Ever since last Tuesday evening I’ve been agonising over the difficult choice between the new retina-display MacBook Pro and the latest version of the 11in MacBook Air. Either would provide a decided boost in performance over my 2010 Air. But I do love the size and weight of the Air; as a portable computer it is not far short of perfect in my book. Then again, that glorious retina display is so, so tempting.
This morning I finally got the opportunity to view both of my target models at the White City Apple Store in West London. First off, I was totally blown away by the ThinBook Pro and that tantalisingly delicious screen.
What surprised me most is that it is so light for its size. It made the nearby FatBook Pro from last year feel like a bag of bricks. Even though I know it to be nearly twice the weight of the 11in Air, picking it up is a surprisingly positive experience. It’s only when you heft the Air that you realise it is, in fact, a lot heavier.
Out of stock
Of course, none of the retina models were in stock. So I meandered over to the Air display and there wasn’t much to see. The new machine looks identical to my 2010 model and, although I know it is much faster, there are no overt indications of this. There are no bells and whisles, give or take the odd Thunderbolt or USB 3 port, to tell you this is the latest model.
I certainly did not intend to buy today. Only on Friday I had come to the decision that I should sit on my current Air and wait for a revised retina-display Air to be announced. I had some doubts over the weekend when I loaded a bunch of 18MB RAW photo files and found Aperture grinding exceeding slow. This is perhaps the only time in two years of ownership when I have adversely noticed the speed. For general work it seems to fly along, but I now realise that the chance of a much faster Air will be a constant nag.
Despite the renewed temptations of the MacBook Pro once I had held it and played with it for ten minutes, I felt that my earlier decision not to buy it had been right. Surely, once the gloss had worn off, I would regret having to carry the extra weight and put up with the more generous dimensions.
The answer was to walk away and order a cappuccino. Once the froth had settled I weighed up all my options. Basically, I had three choices. The first one, to order the range-topping MacBook Pro with 16GB memory and faster processor (£2,699) I had already ruled out. I was left with the simple choice between a new 2GHz 11in Air with 8GB RAM and 256GB disk (£1,380) or soldier on with my 2010 Air (£0) in the hope that a retina display Air is announced within the next twelve months.

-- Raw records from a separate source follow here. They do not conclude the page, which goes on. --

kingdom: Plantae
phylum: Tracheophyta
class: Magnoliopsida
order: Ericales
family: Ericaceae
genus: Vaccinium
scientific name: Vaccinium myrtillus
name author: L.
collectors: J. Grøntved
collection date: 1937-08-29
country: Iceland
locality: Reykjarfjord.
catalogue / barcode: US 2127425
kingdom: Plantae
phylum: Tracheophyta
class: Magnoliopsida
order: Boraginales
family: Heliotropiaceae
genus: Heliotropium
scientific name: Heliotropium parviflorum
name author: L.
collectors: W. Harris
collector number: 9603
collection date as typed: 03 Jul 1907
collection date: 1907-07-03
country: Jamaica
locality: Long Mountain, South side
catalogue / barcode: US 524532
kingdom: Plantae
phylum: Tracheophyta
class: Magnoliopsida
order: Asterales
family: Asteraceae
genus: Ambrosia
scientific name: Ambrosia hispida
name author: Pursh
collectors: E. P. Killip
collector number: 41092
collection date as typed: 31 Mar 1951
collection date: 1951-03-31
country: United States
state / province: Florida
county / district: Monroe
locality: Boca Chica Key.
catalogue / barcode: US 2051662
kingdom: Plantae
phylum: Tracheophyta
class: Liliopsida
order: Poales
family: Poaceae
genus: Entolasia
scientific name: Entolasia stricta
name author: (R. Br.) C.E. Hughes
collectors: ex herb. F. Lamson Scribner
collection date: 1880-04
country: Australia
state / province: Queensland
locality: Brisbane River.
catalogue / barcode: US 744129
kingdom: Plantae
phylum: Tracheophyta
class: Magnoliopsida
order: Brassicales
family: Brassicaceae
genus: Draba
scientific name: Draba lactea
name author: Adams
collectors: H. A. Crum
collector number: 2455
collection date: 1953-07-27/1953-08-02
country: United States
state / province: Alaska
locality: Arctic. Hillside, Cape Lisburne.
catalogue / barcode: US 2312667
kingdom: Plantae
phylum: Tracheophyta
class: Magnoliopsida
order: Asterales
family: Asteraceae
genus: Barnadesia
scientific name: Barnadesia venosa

At last I had made a decision. I went back to the Apple Store and asked about the top-of-the-line 11in Air, fully expecting it to be on back order. I was surprised to find one sitting in the stock room. By this time it had my name on it, so I gave in gracefully.
I’m feeling good about the decision, particularly in my being able to resist the blandishments of the ThinBook Pro. I think it is the sensible choice for me, particularly bearing in mind that I have a fast iMac as an office machine.
I have the same convenient package as before, plus double the memory and double the disk space, not to mention a very healthy injection of speed. At the moment Mid-2012 it is sitting next to its seemingly identical Late-2010 ancestor engaged in migration via an ethernet cable. Later I will give you my first impressions.